After 9 rate hikes, the Fed has pushed its target rate or “upper bound” to 2.50%, this is holding up the front end of the yield curve. At the same time, global economic pressures have investors buying long-dated bonds, putting downward pressure on yields.

German Bond Yield Back to 2016 Levels
German 10-year bonds were up at 0.57% in October, they touched -0.01% this week – their lowest yield since 2016. The last time bond yields in Europe were this low the ECB was buying $60 to $80B a month of asset purchases vs. just $5 to $10B today.

Where’s the Trade?

Late this week, the spread between the three-month and 10-year U.S. Treasury yields evaporated, a rush of panic buying pushed 10’s yield to a near 15-month low of 2.40% – the 3-moth TBill yield is 2.40% as well.  In Treasuries, a three-month investment or ten years, the yield is the same. Everyone knows inversion is considered a reliable omen of a recession in the U.S., within roughly the next 12-18 months – but where’s the trade?

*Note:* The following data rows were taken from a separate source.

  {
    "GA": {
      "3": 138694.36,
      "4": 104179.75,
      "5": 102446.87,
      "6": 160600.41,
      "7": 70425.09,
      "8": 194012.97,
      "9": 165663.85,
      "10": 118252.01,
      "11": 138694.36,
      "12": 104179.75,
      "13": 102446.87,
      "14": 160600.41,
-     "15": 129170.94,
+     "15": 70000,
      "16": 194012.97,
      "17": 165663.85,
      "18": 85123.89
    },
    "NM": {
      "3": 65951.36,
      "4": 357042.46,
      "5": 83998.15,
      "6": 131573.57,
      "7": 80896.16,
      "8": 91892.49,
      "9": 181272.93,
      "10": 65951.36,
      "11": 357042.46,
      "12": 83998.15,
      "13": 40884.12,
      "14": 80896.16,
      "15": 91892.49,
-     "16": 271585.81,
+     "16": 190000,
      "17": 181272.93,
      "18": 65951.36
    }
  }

An Economist Worth Listening To
We have an economist (above – white line) that’s actually worth listening to. As you can see above – going back 30 years – well before U.S. recessions, consumer staples dramatically outperform consumer discretionary stocks.  When we take a close look at a recession-proof sector like the staples XLP ETF vs. a sector with a high degree of economic sensitivity, consumer discretionary XLY – we come up with eye-opening data. Notably, this ratio has historically rolled over before yield curve inversions as well. Historically, yield curve inversion only confirms what Stan’s economist is already telling us. For our full report, join us here.

Stan Druckenmiller’s Economist

We must introduce you to Druckenmiller’s Economist. Stan will tell you, looking at U.S. Treasury yield curve inversion – in isolation – relative to recession risk is a fool’s errand.

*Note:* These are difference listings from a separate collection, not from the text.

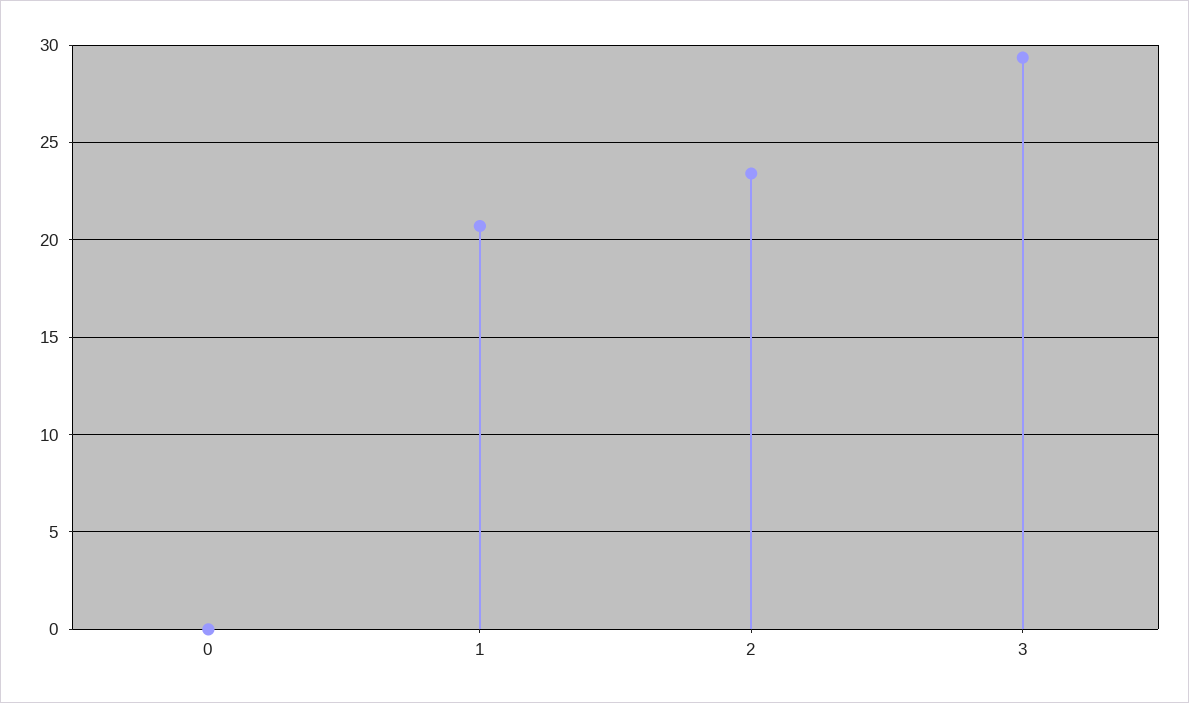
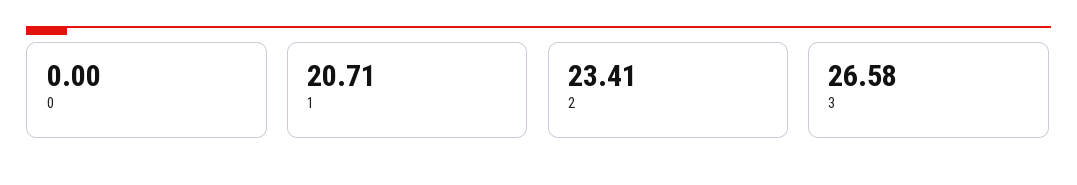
  {
    "0": 0,
    "1": 20.71,
    "2": 23.41,
-   "3": 29.5
+   "3": 26.58
  }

On our Real Vision platform, recently billionaire and legendary investor Stan Druckenmiller talked about clues he takes from the stock market and various economic indicators he uses to make an informed decision about where we are headed. Stan often refers to his “economist” in measuring the performance of different economically sensitive sectors. We agree, but let’s look at fixed income and equity signals together. How do the Staples XLP perform vs. the S&P 500 SPY once the Treasury curve inverts?

Fixed Income Signals in Equity Markets – Consumer Staples vs. the S&P 500
Since 1990, the 3 Month / 10 Year yield Curve has inverted twice. During 2000 to 2002 and from 2006 to 2008. Staples outperformance was substantial in these periods.

 **Notably, staples outperformance does not start immediately. For example, in the Financial Crisis, it takes over 12 months for the XLP to outperform the SPY after inversion. Though it took over a year, the relative performance accelerated quickly in 2008.

Stapes vs. S&P in a Post-Inversion Regime
Above, is the peak to which staples outperforms the S&P 500 post-inversion. If it was a fight, they’d stop it. In a late cycle, post “yield curve inversion” regime, investors want to be overweight consumer staples – and underweight the S&P 500. Bottom line, the key lessons from previous cycles must be listened to:

1) After “sustained” U.S. Treasury yield curve inversion, equity markets are unlikely to experience a meaningful recovery (price appreciation) from that point forward.

2) Yield curve inversion signals are near meaningless in isolation. We need to see early confirmation from Stan’s economist; defensive sectors’ (staples) outperformance relative to cyclicals (consumer discretionary).

** Beware of fake-outs in yield curve inversion. The 3-Month / 10-Year yield curve inverted in 1998 but only for a FEW DAYS. However, the data seen above begins when the curve consistently inverts in July 2000. In 1998, the S&P 500 rallied viciously after inverted yield curve signal – some call this the Greenspan Put – Wall St. was forced to come together with the Fed to ‘save’ Long Term Capital. This false inversion signal would have caused one to miss out on the next leg of the equity rally.